Dear Friends and Family,
How do you leave heaven?
I’m not asking rhetorically. Grand Teton is heaven.
I don’t mean “Grand Teton is like heaven.” I don’t mean “Grand Teton is heaven to me.” Simile is not enough; analogy is not enough. I mean “Grand Teton is heaven.”
I have been home in Virginia for just over two months now and I’ve had much time to wax philosophical about my travels and all the places, people, and experiences to which I bore witness. Friends and family (that is you, dear reader) have asked me often “what was the best part of your trip?” And for sake of fairness, I have lied a little, and said it was a three-way tie between Zion, Teton, and Glacier. Sometimes I have exaggerated and thrown in Yosemite, or Mesa Verde, or even San Francisco (sorry Georgia, Meredith; while I do love the City That Speaks for Itself, it doesn’t rise to the same level as Teton). These were lies.

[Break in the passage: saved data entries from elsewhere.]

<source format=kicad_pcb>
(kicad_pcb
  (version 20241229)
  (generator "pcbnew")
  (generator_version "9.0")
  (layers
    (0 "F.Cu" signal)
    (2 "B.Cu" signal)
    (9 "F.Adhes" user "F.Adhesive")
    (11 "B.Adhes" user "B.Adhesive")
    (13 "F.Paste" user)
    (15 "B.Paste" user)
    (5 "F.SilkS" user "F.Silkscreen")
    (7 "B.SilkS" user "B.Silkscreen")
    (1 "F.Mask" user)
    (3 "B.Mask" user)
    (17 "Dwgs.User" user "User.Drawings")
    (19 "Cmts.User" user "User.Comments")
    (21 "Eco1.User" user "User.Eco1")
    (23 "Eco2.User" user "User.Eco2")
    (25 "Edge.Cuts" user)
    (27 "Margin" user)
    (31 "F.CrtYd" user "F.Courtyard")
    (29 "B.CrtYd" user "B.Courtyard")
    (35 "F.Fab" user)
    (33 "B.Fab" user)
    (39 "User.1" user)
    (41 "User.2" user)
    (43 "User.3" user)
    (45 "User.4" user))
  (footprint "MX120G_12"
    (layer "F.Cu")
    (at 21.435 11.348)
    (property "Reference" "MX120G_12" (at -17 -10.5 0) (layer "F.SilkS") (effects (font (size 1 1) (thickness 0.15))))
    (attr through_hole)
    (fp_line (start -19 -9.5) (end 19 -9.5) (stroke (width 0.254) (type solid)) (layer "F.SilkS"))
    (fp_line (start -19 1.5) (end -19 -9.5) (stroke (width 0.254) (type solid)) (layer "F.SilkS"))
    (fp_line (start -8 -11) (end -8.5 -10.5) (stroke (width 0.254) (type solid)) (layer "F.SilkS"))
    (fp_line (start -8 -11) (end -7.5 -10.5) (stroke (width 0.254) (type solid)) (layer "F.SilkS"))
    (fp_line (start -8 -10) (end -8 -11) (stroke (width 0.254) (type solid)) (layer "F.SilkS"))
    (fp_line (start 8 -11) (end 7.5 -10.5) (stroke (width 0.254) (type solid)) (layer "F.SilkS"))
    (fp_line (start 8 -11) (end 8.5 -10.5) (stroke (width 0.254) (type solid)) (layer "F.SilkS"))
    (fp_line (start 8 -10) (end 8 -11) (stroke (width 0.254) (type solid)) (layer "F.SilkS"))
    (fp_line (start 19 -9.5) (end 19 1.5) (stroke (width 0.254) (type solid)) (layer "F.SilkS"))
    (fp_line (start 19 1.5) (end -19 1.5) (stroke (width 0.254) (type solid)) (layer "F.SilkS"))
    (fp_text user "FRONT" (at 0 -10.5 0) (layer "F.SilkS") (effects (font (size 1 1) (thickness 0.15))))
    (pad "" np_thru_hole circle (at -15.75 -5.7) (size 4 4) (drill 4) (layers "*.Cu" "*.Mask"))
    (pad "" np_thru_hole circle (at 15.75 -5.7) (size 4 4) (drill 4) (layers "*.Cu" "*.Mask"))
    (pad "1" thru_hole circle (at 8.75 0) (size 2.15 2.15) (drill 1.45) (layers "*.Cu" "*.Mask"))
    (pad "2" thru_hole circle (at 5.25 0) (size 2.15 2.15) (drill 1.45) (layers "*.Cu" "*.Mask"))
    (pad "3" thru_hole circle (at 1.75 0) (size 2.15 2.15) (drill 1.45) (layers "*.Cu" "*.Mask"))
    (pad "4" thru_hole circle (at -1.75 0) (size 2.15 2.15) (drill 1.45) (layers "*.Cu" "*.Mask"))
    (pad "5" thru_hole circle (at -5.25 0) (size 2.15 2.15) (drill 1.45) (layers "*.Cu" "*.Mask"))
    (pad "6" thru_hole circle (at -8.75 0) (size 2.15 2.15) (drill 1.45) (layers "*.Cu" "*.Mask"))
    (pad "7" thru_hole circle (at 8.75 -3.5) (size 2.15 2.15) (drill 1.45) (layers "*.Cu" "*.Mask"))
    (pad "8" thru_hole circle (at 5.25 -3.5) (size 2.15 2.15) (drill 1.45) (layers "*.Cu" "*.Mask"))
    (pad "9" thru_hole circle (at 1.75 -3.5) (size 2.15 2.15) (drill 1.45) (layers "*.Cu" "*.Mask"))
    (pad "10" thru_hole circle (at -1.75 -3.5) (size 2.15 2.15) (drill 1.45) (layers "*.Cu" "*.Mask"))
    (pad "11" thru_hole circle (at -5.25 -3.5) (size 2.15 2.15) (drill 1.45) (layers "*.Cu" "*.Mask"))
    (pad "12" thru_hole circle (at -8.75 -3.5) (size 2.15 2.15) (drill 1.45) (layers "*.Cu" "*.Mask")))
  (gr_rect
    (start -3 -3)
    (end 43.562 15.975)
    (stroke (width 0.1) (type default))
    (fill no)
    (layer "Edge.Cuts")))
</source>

These were small, delicate lies you can slip into believing by telling them so often. It was like a mnemonic device. “What is the most beautiful place you saw?” Zilwaukee Tutors Get You Moving Vans Super Fairly. You develop a tune, a soundalike, a simile for your lived experiences that you can hum and whistle without much mental effort. And you do it for sincere necessity, because when you’re carpooling out to a day hike in Shenandoah and you don’t really want to monopolize the conversation for the whole drive (even though you could!), you cannot summarize the infinities of the best 5 months of your life any more than Please Excuse My Dear Aunt Sally can sum up the whole of mathematics.
And even within those infinities, the happiness and joy and welcome I feel in Grand Teton, in Lake Solitude, is still infinite.
Yosemite makes the world feel big. Mesa Verde makes the world feel old, very old. Glacier makes the world feel overwhelming (in a very good way). San Francisco makes me feel known.
And Zion makes me feel like the world is my home.
Zion, you plush and beautiful boudoir, you make me feel like I’m waking up under soft, comfy covers on a cool spring morning. The sun is streaming in through the windows and I feel myself waking gradually, glowingly, as the sun slips in over the rooftops. The daze of sleep isn’t shaken off or alarmed away, it melts and evaporates and I feel so safe and content and so free from anxiety and I would stay in that way for a thousand years if I could. Oh Zion, you are as timeless to me as my own bed. Zion, in you, the world is my home.
But Teton, Lake Solitude,
Teton, you make me feel welcome in the world, my home. Teton, your slopes and still waters, you welcome me in like my best friend. I see your gentle breeze eddy and curl in the clouds over the mountaintops, and I see you whirl down the slope sides like my best friend racing down the stairs when they hear me ring the doorbell. The snows sparkle and glow with your eternal smile, ear-to-ear; the dust kicks up as you run out onto the lake! And you race and ripple over the mirroring waters coming closer, full tilt, skipping and leaping and bounding and you sweep me off my feet on the shore, you take me up in your arms and spin me and spin me and spin me, maple seed, around and around in the warmth and the comfort and the love of your embrace. We are laughing and we are crying and we are living and we are coming together for what feels like millennia in the making. And finally, you set me back down, still holding me close, and you say to me, with the cheer of every lived experience in your voice, and the sunlight of every life in your eyes, and the warmth of every gentle moment in your hand on my cheek, you say to me:
“I’m so glad you’re here, because I made this for you. Welcome home.”